Many expensive optimization problems offer cheaper, lower-fidelity approximations of the objective (for example, training a neural network for fewer epochs, or using a smaller dataset). Multi-fidelity Bayesian optimization methods, such as Fabolas (Klein et al., 2017) and multi-task GP models, exploit these cheap approximations to learn about the objective function faster. The key idea is to evaluate cheap approximations frequently and expensive, high-fidelity evaluations sparingly, guided by the surrogate model.
In many practical problems, candidate solutions must satisfy constraints (for example, a model must fit within a memory budget, or a material must meet safety requirements). Constrained Bayesian optimization extends the standard framework by modeling both the objective and the constraint functions with surrogate models, and modifying the acquisition function to account for the probability of constraint satisfaction. Recent work such as c-TPE (2023) has extended the TPE algorithm to handle inequality constraints natively within the Parzen estimator framework.

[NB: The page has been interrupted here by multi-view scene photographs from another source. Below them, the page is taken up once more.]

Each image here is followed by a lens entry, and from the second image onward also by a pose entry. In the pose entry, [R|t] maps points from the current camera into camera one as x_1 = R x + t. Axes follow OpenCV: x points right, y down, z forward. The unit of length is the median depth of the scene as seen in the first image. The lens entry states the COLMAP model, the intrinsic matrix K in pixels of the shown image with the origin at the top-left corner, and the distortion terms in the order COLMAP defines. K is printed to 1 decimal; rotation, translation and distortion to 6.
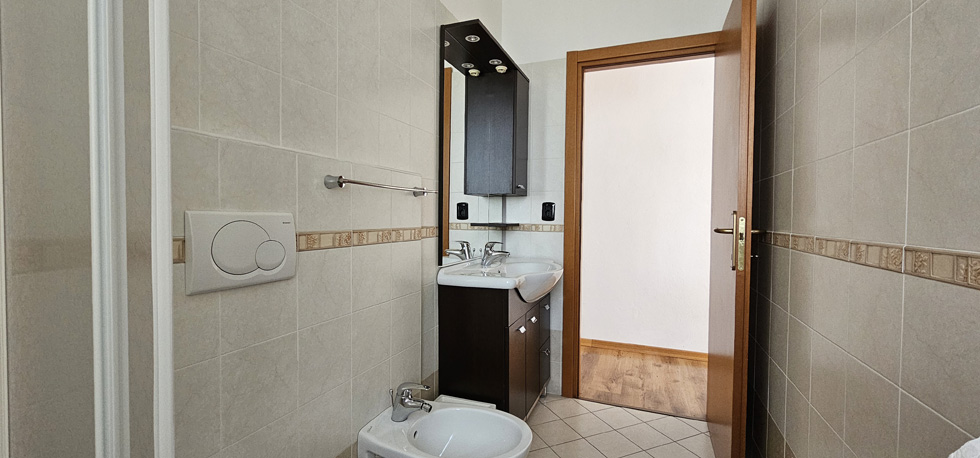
lens RADIAL K [[406.6, 0, 490.0], [0, 406.6, 229.0], [0, 0, 1]] dist [0.001400, 0.000608]
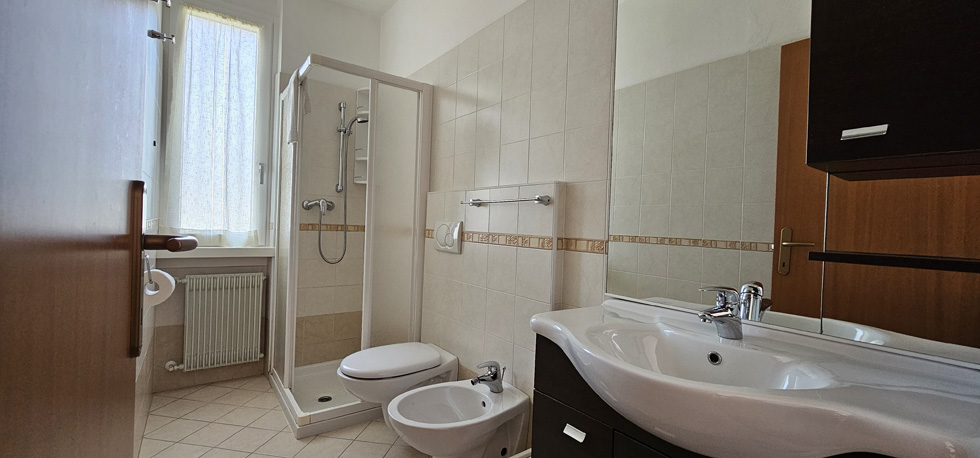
lens RADIAL K [[406.6, 0, 490.0], [0, 406.6, 229.0], [0, 0, 1]] dist [0.001400, 0.000608]
pose [[-0.498403, 0.006593, -0.866920, 0.804794], [-0.049439, 0.998128, 0.036013, -0.055383], [0.865534, 0.060809, -0.497144, 1.472077]]
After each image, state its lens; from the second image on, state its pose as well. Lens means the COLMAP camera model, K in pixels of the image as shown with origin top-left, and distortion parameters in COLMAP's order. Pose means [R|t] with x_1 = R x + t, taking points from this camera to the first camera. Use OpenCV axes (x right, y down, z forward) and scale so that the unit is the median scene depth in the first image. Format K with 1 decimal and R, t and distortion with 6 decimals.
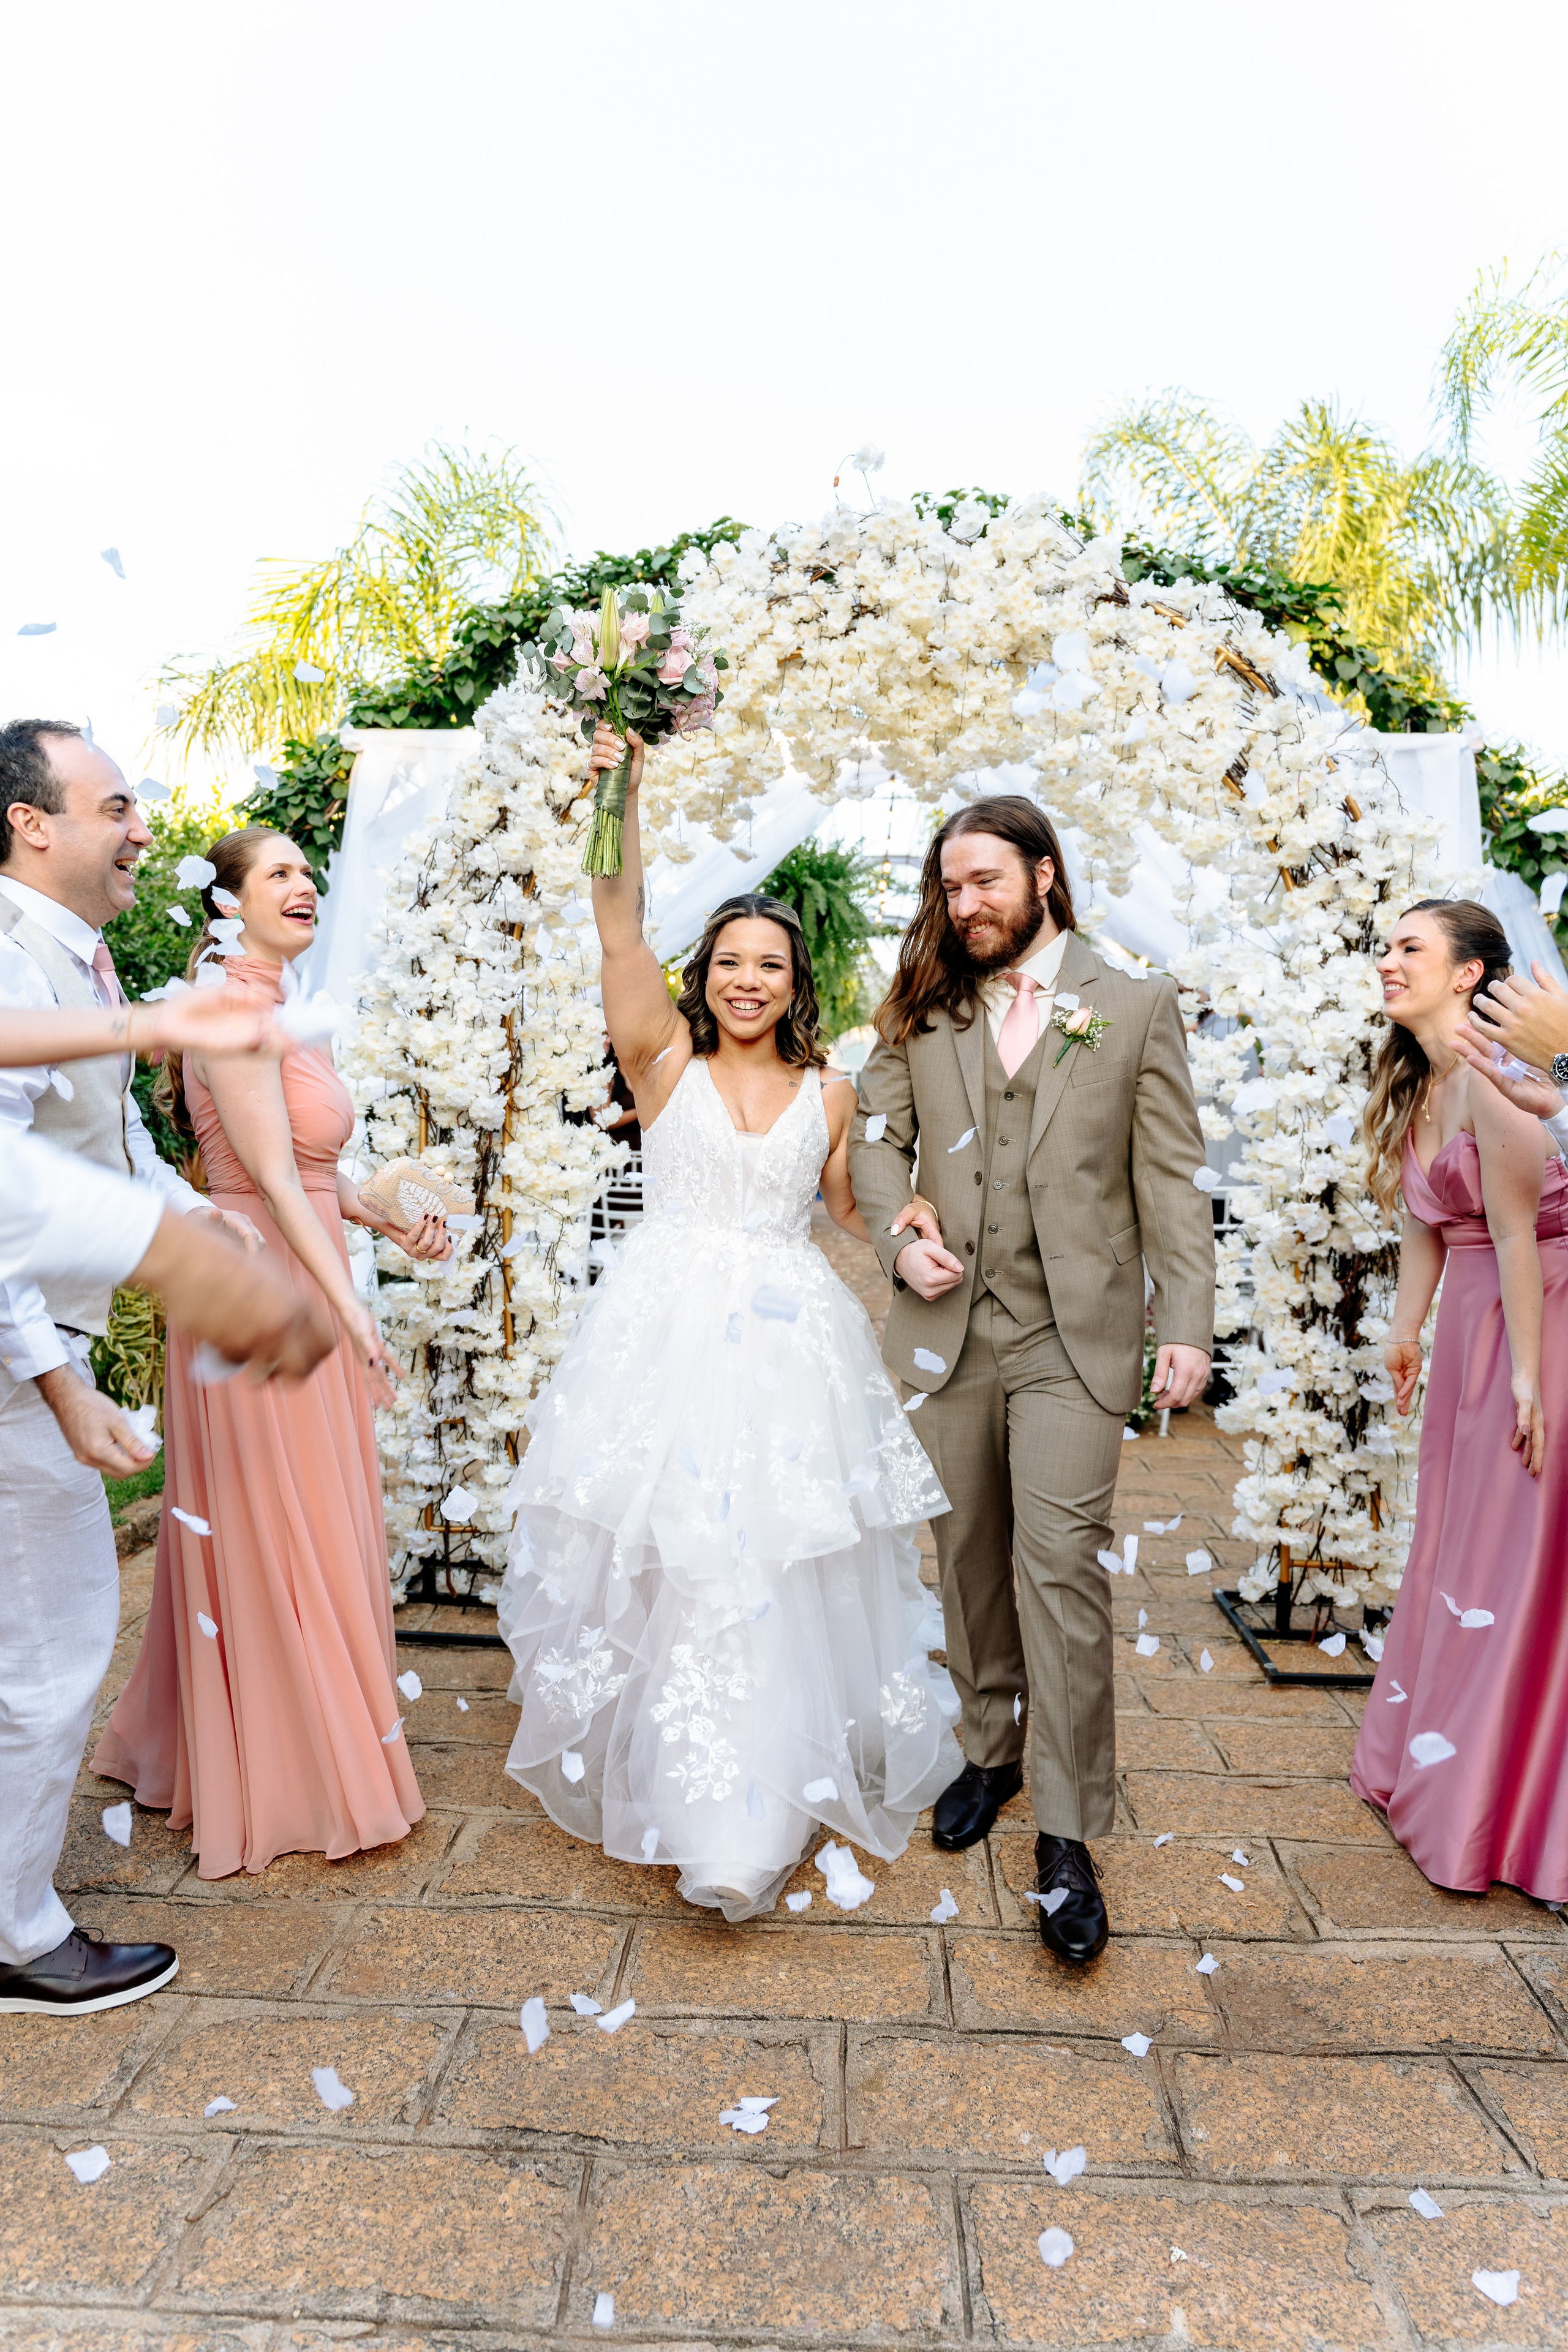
lens RADIAL K [[1613.8, 0, 779.6], [0, 1613.8, 1177.2], [0, 0, 1]] dist [0.000852, 0.000106]
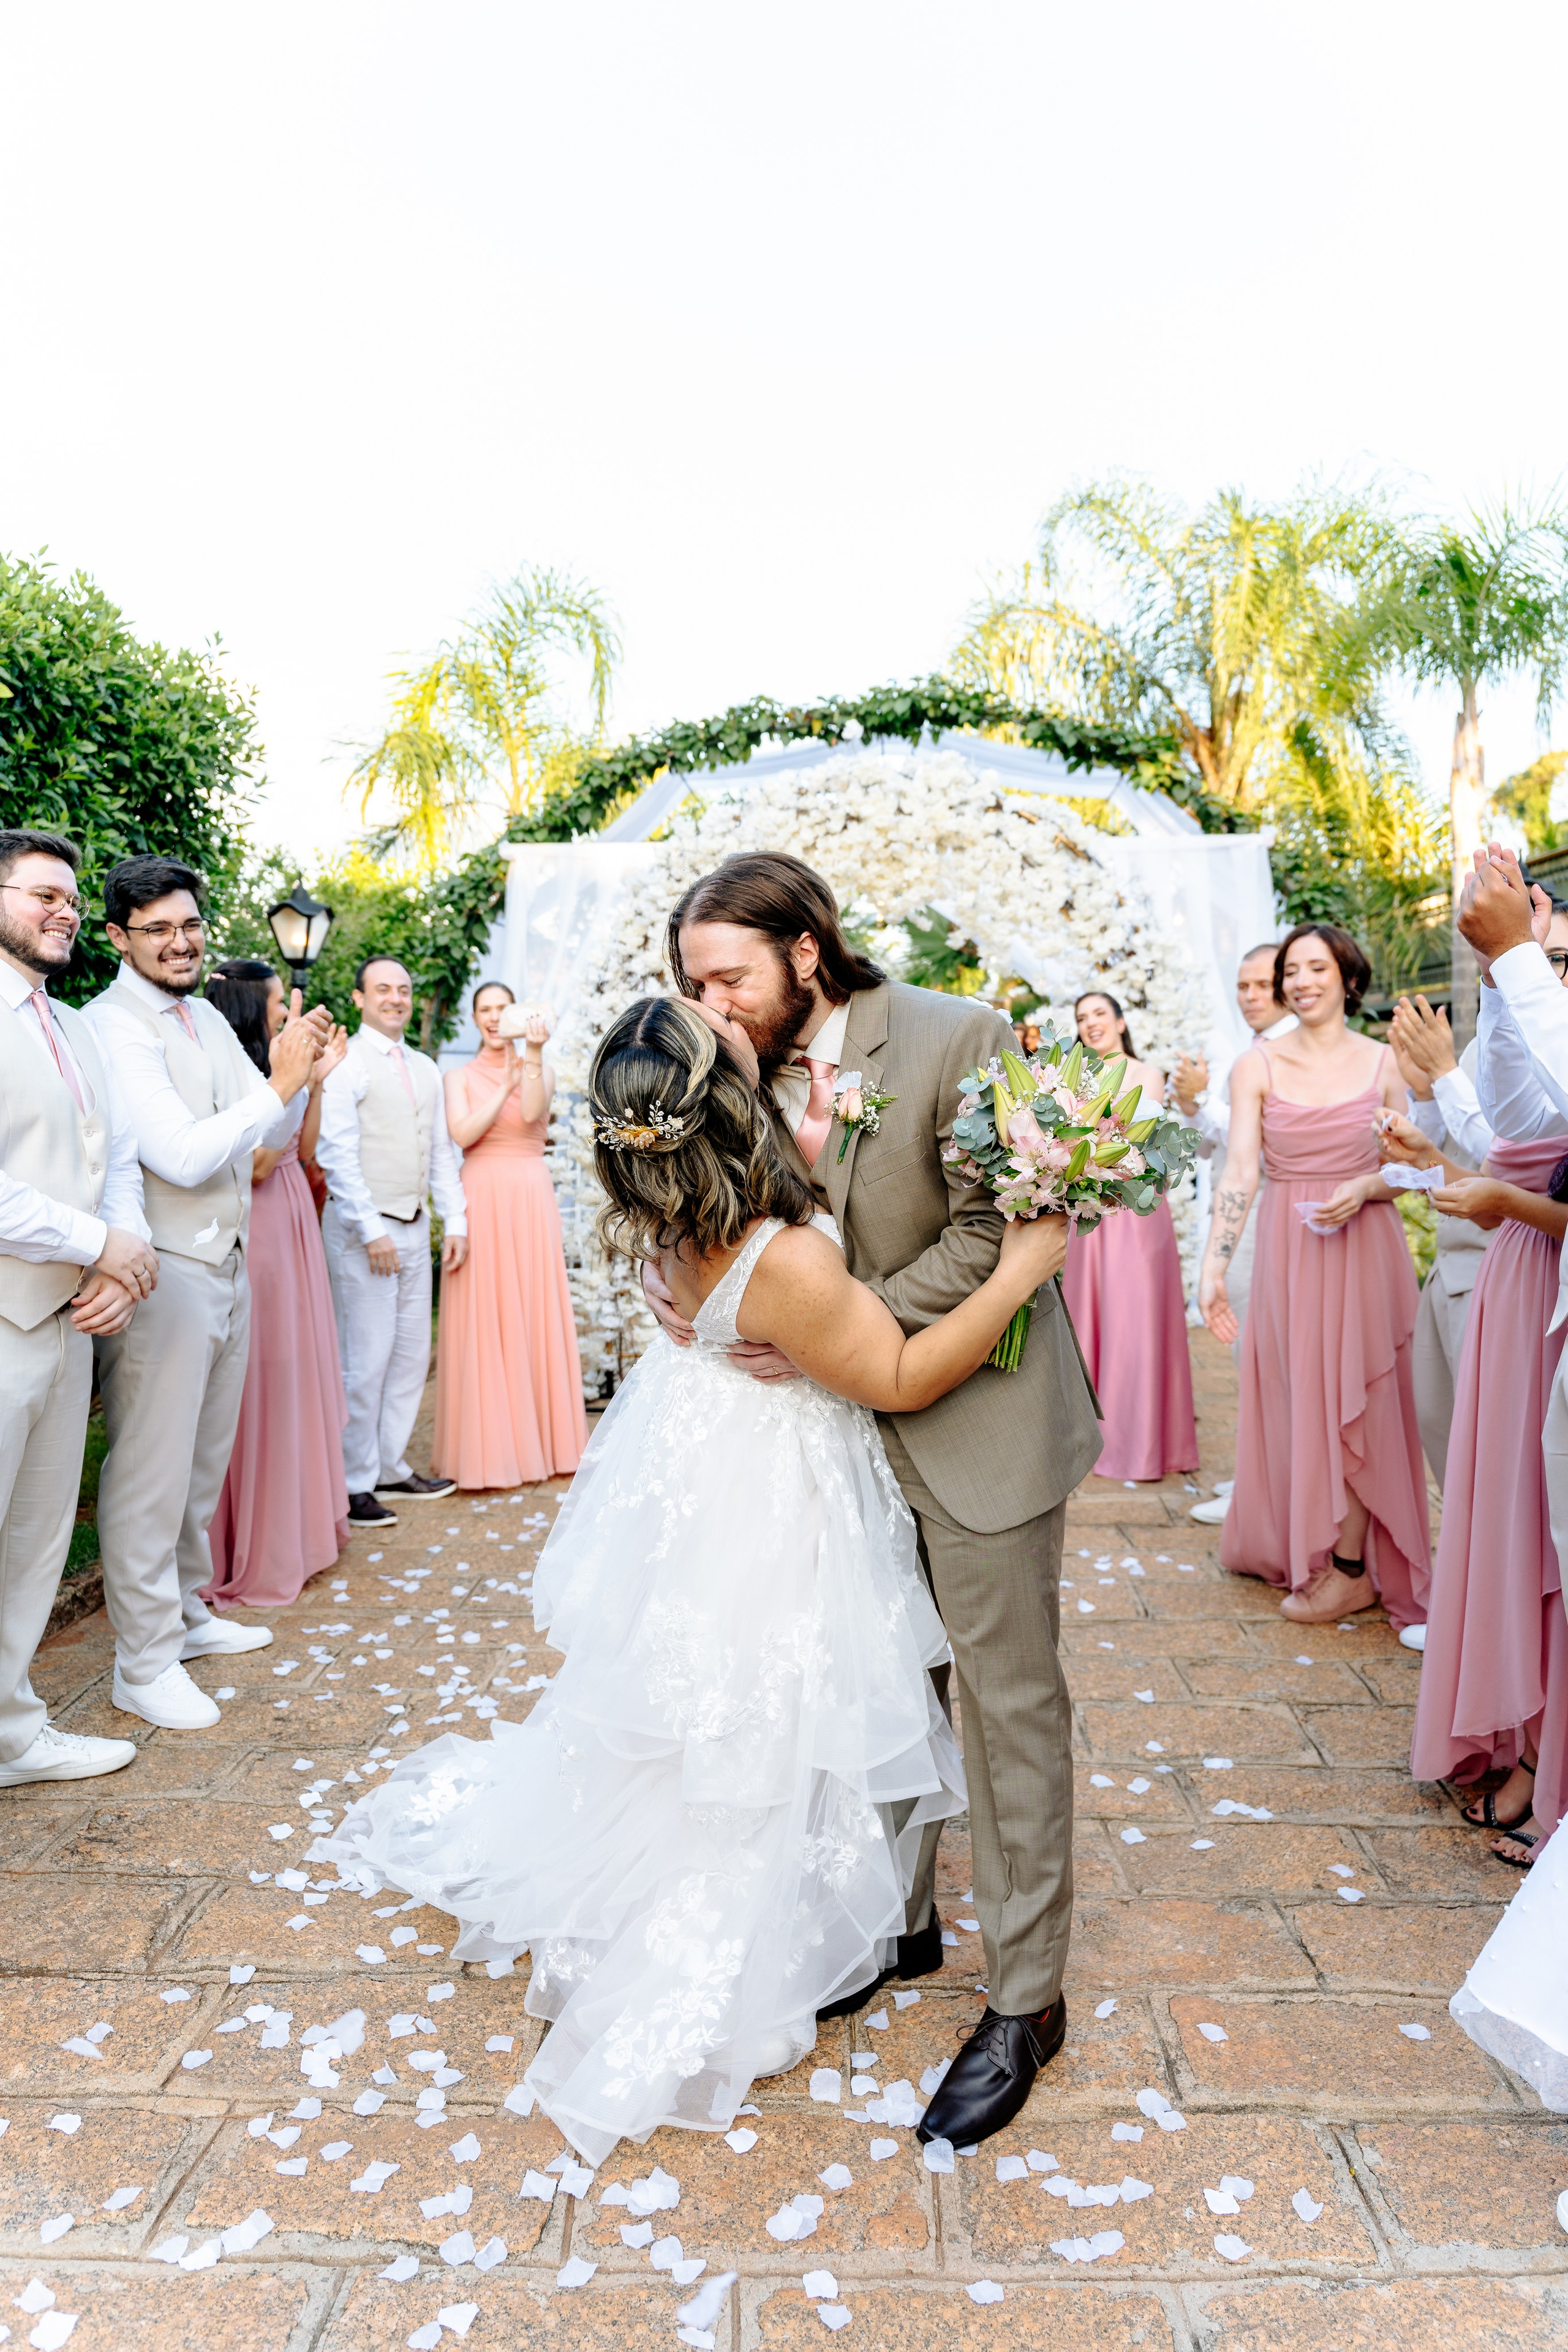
lens RADIAL K [[1613.8, 0, 784.3], [0, 1613.8, 1176.4], [0, 0, 1]] dist [0.000852, 0.000106]
pose [[0.999722, -0.022641, -0.006604, -0.011687], [0.022792, 0.999458, 0.023755, -0.005769], [0.006063, -0.023899, 0.999696, -0.499369]]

When multiple evaluations can be run simultaneously (for example, on a compute cluster), batch Bayesian optimization selects a set of points to evaluate in parallel rather than one at a time. Batch acquisition functions such as q-Expected Improvement (qEI), q-Knowledge Gradient (qKG), and q-Upper Confidence Bound (qUCB) extend their sequential counterparts to the parallel setting. Efficient batch methods are critical for modern hyperparameter tuning workflows that leverage distributed computing.
Imagine you are trying to find the highest hill in a big, foggy field, but every step you take is very slow and tiring. Instead of walking everywhere, you bring a smart helper who keeps a map. Each time you visit a spot and check its height, the helper updates the map with a best guess of what the whole field looks like, including which areas might be tall hills and which areas are still unknown.
The helper then picks the next spot for you to visit: sometimes a place that looks promising based on the map, sometimes an unexplored area that might be hiding a tall hill. After just a few visits, the helper's map is good enough to point you to the highest hill without needing to visit every spot in the field.
That is how Bayesian optimization works: it builds a map of the problem, uses that map to make smart choices about where to look next, and finds the best answer with as few tries as possible.